Exostoma

Scientific classification
- Kingdom: Animalia
- Phylum: Chordata
- Class: Actinopterygii
- Order: Siluriformes
- Family: Sisoridae
- Subfamily: Glyptosterninae
- Genus: Exostoma Blyth, 1860
- Type species: Exostoma berdmorei Blyth, 1860

= Exostoma =

Genus of fishes

Exostoma is a genus of sisorid catfishes native to Asia. These species are distributed in the Brahmaputra drainage of north-eastern India, and east and south to the Salween drainages in Burma. E. berdmorei is found in the Sittang and Salween drainages in Burma. E. labiatum is known from the Brahmaputra drainage in north-eastern India, but has also been recorded in the Salween drainage in Burma, the Ayeyarwady drainage in China, and the Brahmaputra drainage in Tibet and Burma. E. stuarti is from the Ayeyarwady River of Burma and India; however, it has not been collected since its original discovery. E. labiatum is found in mountain rapids.

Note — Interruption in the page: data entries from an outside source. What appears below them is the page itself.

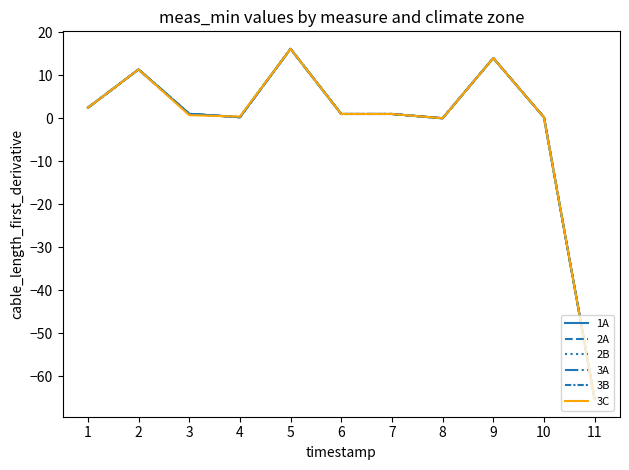

Reading left to right, transcribe all the data shown in this chart.

1A: 2.4	11.4	1.0	0.3	16.1	1.0	1.0	0.0	14.0	0.2	-65.3
2A: 2.4	11.4	1.0	0.3	16.1	1.0	1.0	0.0	14.0	0.2	-65.3
2B: 2.4	11.4	1.0	0.3	16.1	1.0	1.0	0.0	14.0	0.2	-65.3
3A: 2.4	11.4	1.0	0.3	16.1	1.0	1.0	0.0	14.0	0.2	-65.3
3B: 2.4	11.4	1.0	0.3	16.1	1.0	1.0	0.0	14.0	0.2	-65.3
3C: 2.4	11.4	0.7	0.4	16.1	1.0	1.0	0.0	14.0	0.2	-65.3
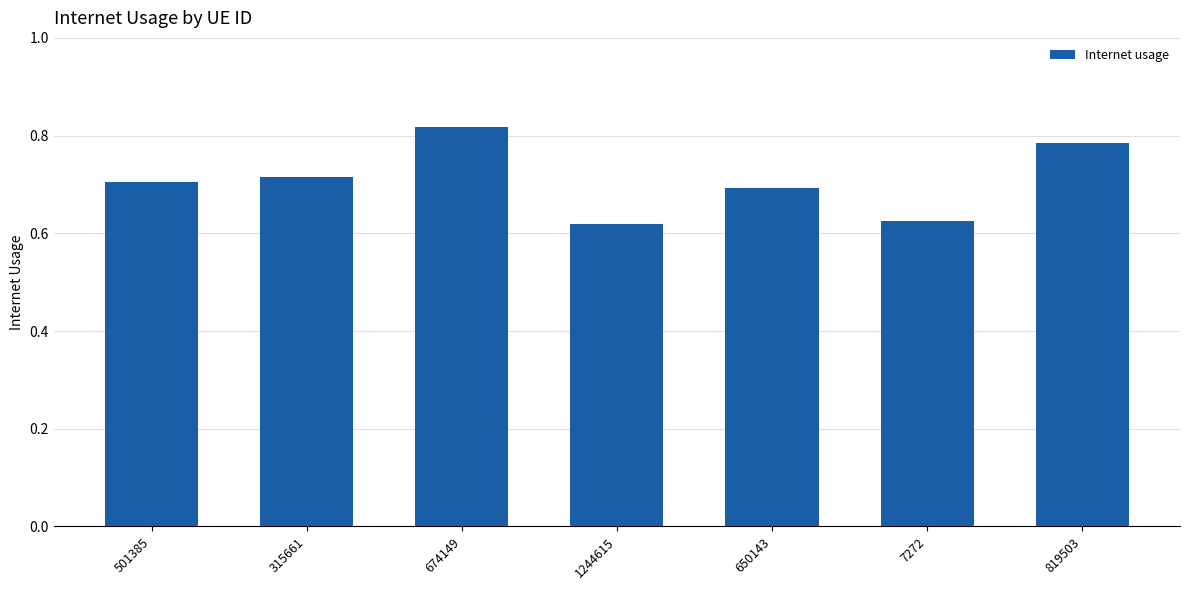

How many values are between 0 and 1?

7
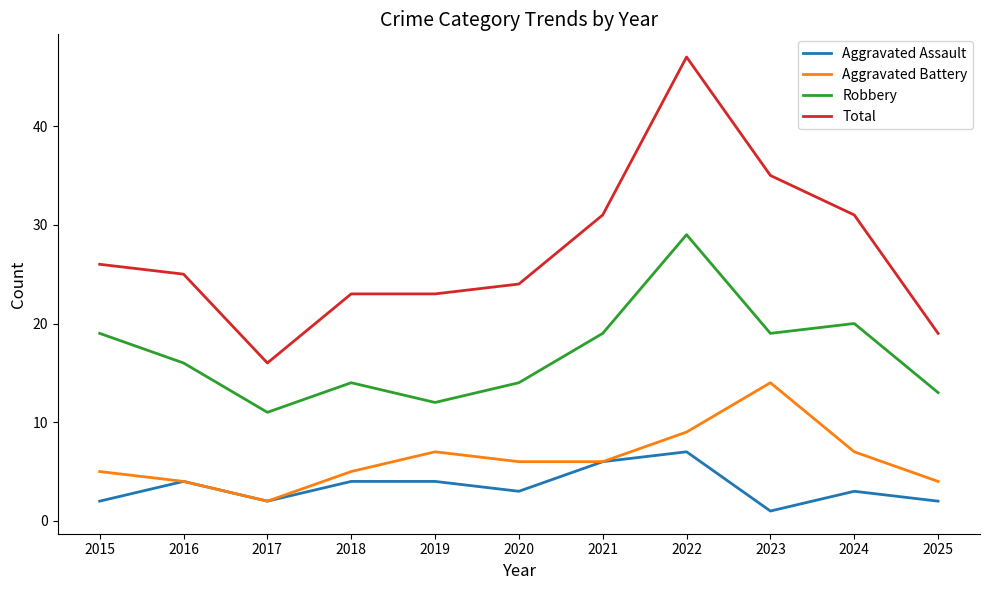

Which series has the largest total across all categories?

Total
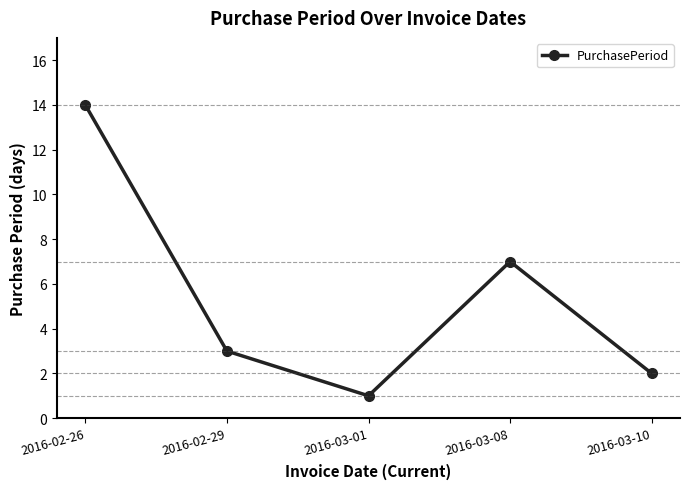

At which category does the data reach its first local valley?

2016-03-01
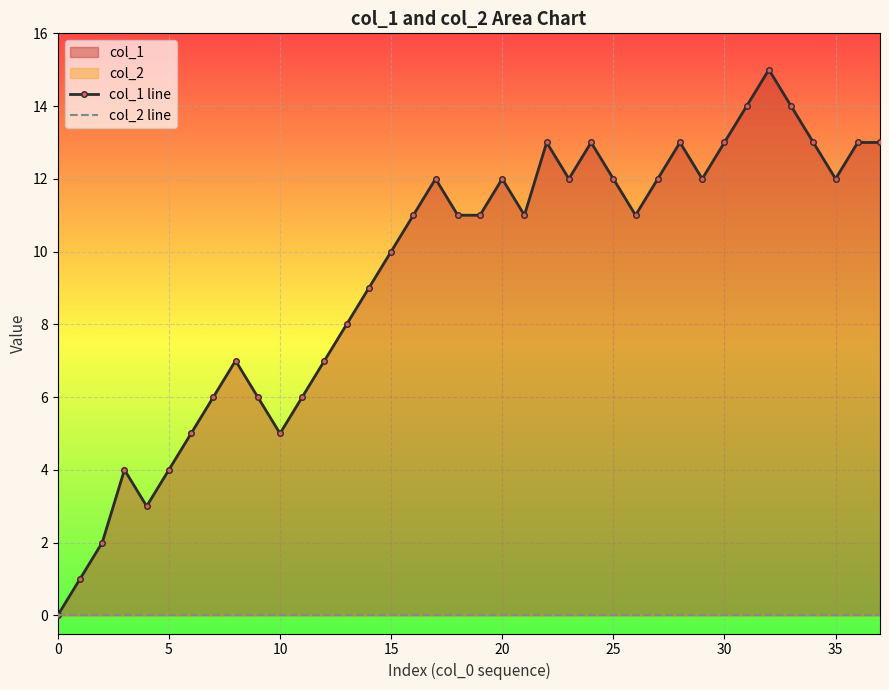

What is the sum of all col_1 line values?

356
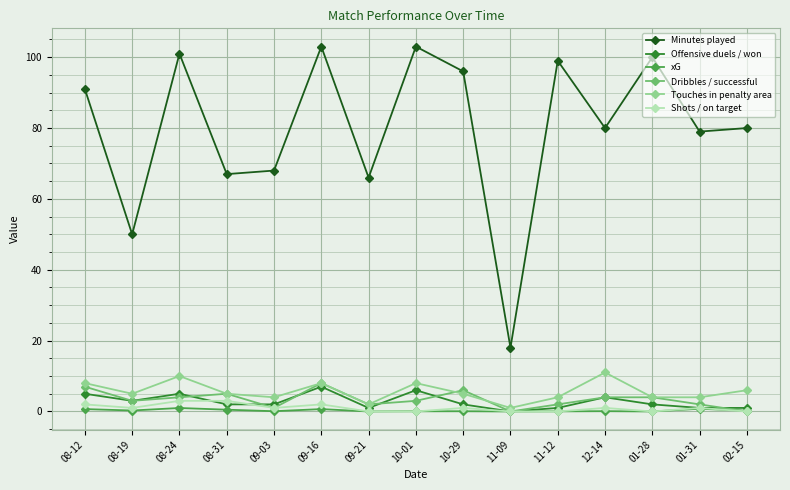

Is this an area chart (filled region under the line)?

No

In a 2007 checklist of sisorid and erethistid catfishes, Thomson lists E. stuarti and E. vinciguerrae as valid species. In a 2007 checklist of catfishes, Ferraris lists these two species as species inquerendae, noting that these species are either treated as valid or as synonyms of E. labiatum.

==Species==
The following species are currently recognized in the genus Exostoma:
- Exostoma barakense Vishwanath & Joyshree, 2007
- Exostoma berdmorei Blyth, 1860
- Exostoma chaudhurii (Hora, 1923)
- Exostoma dhritiae Singh, Kosygin, Gurumayum & Rath, 2022
- Exostoma dujangense Shangningam & Kosygin, 2020
- Exostoma dulongense Luo & Chen, 2020
- Exostoma effrenum H. H. Ng & Vidthayanon, 2014
- Exostoma ericinum Ng, 2018
- Exostoma gaoligongense Chen, Poly, Catania & Jiang, 2017 (Gaoligong mountain catfish)
- Exostoma kottelati Darshan, Vishwanath, Abujam & Das, 2019
- Exostoma labiatum (McClelland, 1842) (Burmese Bat Catfish)
- Exostoma laticaudatum Arunkumar, 2020
- Exostoma mangdechhuense Thoni & Gurung, 2018
- Exostoma microadiposa Chen, Tan & He, 2025
- Exostoma peregrinator H. H. Ng & Vidthayanon, 2014
- Exostoma sawmteai Lalramliana, Lalronunga, Lalnuntluanga & H. H. Ng, 2015
- Exostoma sectile Ng & Kottelat, 2018
- Exostoma sentiyonoae Shangningam & Limatemjen, 2024
- Exostoma stuarti (Hora, 1923)
- Exostoma tenuicaudatum Tamang, Sinha & Gurumayum, 2015
- Exostoma tibetanum Gong, Lin, Liu & Liu, 2018
- Exostoma vinciguerrae Regan, 1905

==Description==
Exostoma is distinguished by having a continuous groove behind the lips (post-labial groove), the gill openings not extending onto the underside (venter), homodont dentition of oar-shaped, distally flattened teeth in both jaws, the tooth patches separated in upper jaw, and 10-11 branched pectoral rays. The head is depressed with a broadly rounded snout. The body is elongate and flattened ventrally to the pelvic fins. The eyes are minute, dorsally located, and under the skin (subcutaneous). The lips are thick, fleshy, and papillated. The teeth are small to large, moveable, oar-shaped, flattened distally and directed posteriorly in distinct patches.

E. stuarti is recorded to grow to 5.6 cm SL. E. berdmorei and E. labiatum grow to about 10-11 cm TL.